Acts 8 Study Notes

PLUS

8:1 Events surrounding Stephen’s testimony and murder led to severe persecution of the church in Jerusalem. All believers except the apostles were scattered to nearby regions. Hence the persecution helped spread the gospel to surrounding areas such as Judea and Samaria. The facts that the apostles were not the focus of the persecution and that it came about after Stephen’s death suggest that the persecution focused primarily on Hellenistic Jewish Christians, although the entire church was affected.

8:2 In the midst of such persecution, it took great courage to bury and mourn over Stephen.

8:3 Paul, or Saul, seems to have become lead persecutor. His reputation as a destructive force in Jerusalem (ravaging the church), and possibly elsewhere, seems to have preceded him to Damascus (9:13).

8:4-5 Among those who scattered with the heightened persecution was Philip, who went to a city in Samaria. This territory near Judea was made up of those who had not left under the Assyrian exile and had intermarried with non-Jews. Jews generally looked down on Samaria; ministry here was a significant step for the church, for it indicated that old biases had no place in Christianity. For bias against the Samaritans among Jesus’s own disciples, see Lk 9:51-55. For the antagonism between Jews and Samaritans, see Lk 10:29-37; Jn 4:9.

8:6-8 The signs that accompanied Philip’s message about Jesus, including the casting out of unclean spirits and the healing of many who were paralyzed and lame, ensured that the crowds were all paying attention. God was vouching for Philip’s preaching.

8:9 This Simon the magician (Simon Magus), who practiced sorcery in Samaria, was well known in post-apostolic Christianity as a heretic and proto-Gnostic.

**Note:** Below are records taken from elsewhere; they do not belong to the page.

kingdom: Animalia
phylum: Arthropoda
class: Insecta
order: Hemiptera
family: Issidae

8:10-11 The term Great Power of God reflects pagan language.

8:12-13 Even Simon was one of those who believed the good news presented by Philip. The authenticity of his belief is doubtful. He seems to have been fixated on the signs and miracles that accompanied Philip’s preaching, not the person of Jesus Christ.

8:14-16 Some suggest that God withheld the Holy Spirit from the Samaritans so the apostles could come and witness that even the Samaritans were included in the Christian community.

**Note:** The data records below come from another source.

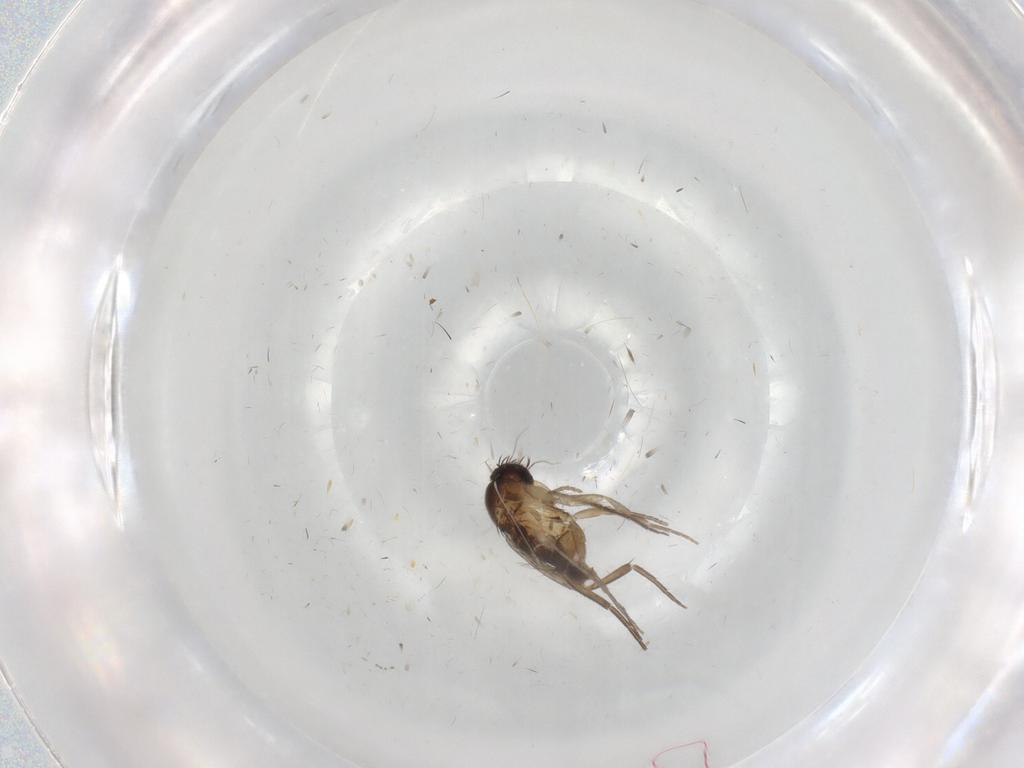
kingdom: Animalia
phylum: Arthropoda
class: Insecta
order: Diptera
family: Phoridae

8:17 Early converts received the Holy Spirit at the laying on of hands by apostles or evangelists. Some suggest that this was God’s plan to ensure that new believers received trustworthy instruction and got connected to God’s chosen apostolic leaders.

8:18-19 Here we see Simon’s true heart. He was used to impressing the crowds with magic; now he wanted to impress them with his ability to impart the Holy Spirit.

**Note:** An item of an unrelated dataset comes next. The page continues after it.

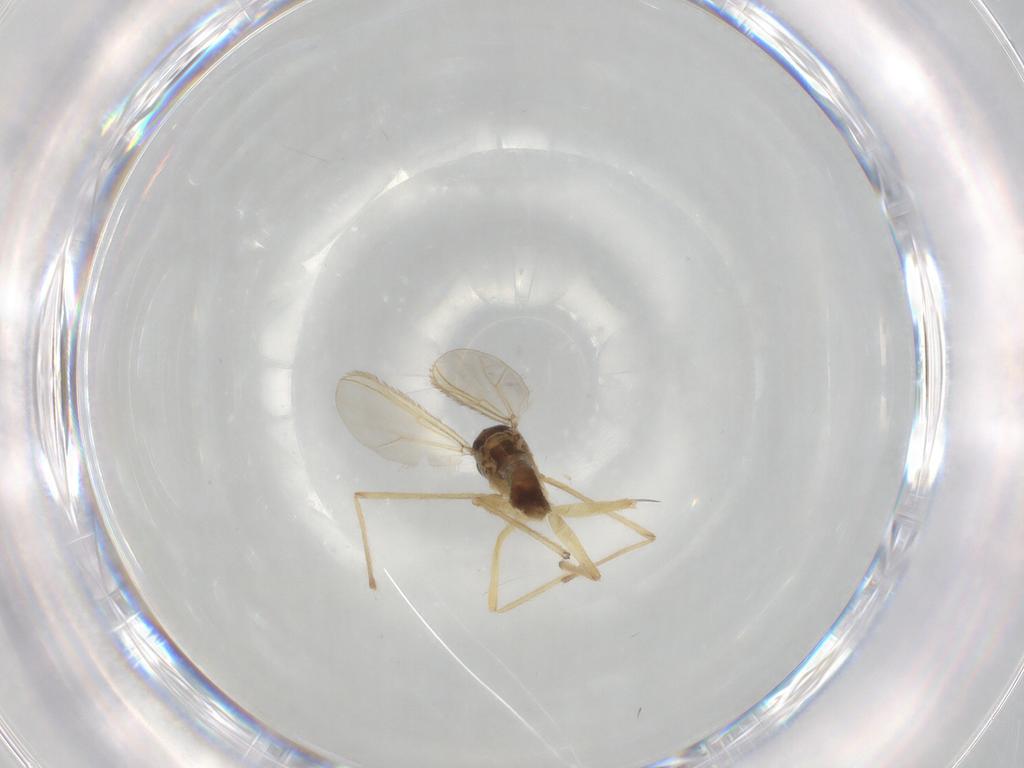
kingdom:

8:20-24 By saying that Simon had no part or share in this matter, Peter confirmed that Simon had not truly converted to Christianity. His heart (meaning his will, affections, allegiance) was still not right before God.

8:25 After several episodes in Samaria, Peter, John, Philip, and any other apostles traveling with them returned to Jerusalem. They evangelized many villages of the Samaritans along the way, tearing down ethnic barriers with the global gospel of Jesus Christ.

8:26-29 Through the agency of an angel of the Lord, God arranged for Philip to stand in a place that would bring him into contact with an important Ethiopian man who would listen, believe, and in turn spread the gospel to other lands. Candace was not the queen’s name but a title. Reading aloud was common, especially if the scroll was not in his native language. The eunuch was a Gentile God-fearer who had come to worship in Jerusalem. The Ethiopia of that time was not the modern country of Ethiopia but the ancient kingdom of Meroe, which covered what is now northern Sudan south of Aswan to Khartoum.

8:30-31 Philip’s question and the Ethiopian’s response imply that the OT passage the eunuch was reading (Is 53:7-8) required interpretation in light of what God had done in Jesus of Nazareth.

8:32-34 The Ethiopian was reading Is 53:7-8, apparently from the Greek text. It is likely that he was reading the entire Suffering Servant section of Isaiah (52:13-53:12). The eunuch’s question, who is the prophet saying this about, allowed Philip to explain Jesus as the subject of the passage. It is Jesus, not Isaiah, who suffered for the sins of humanity (Is 53:6). From the earliest days of the church, the Suffering Servant section has been seen as an ideal starting place for explaining the gospel.

8:35 The phrase, beginning with that Scripture, may indicate that Philip went on to explain other relevant OT passages besides those in Isaiah.

8:38-40 The Ethiopian requested and was granted baptism just as soon as he believed (see note at 10:47-48). That they went into the water and then came up out of the water apparently indicates baptism by immersion. The eunuch came out of the water and found himself alone. The Holy Spirit had miraculously carried Philip away to his next appointment, a place called Azotus, the OT Philistine city of Ashdod, about thirty-five miles from Gaza.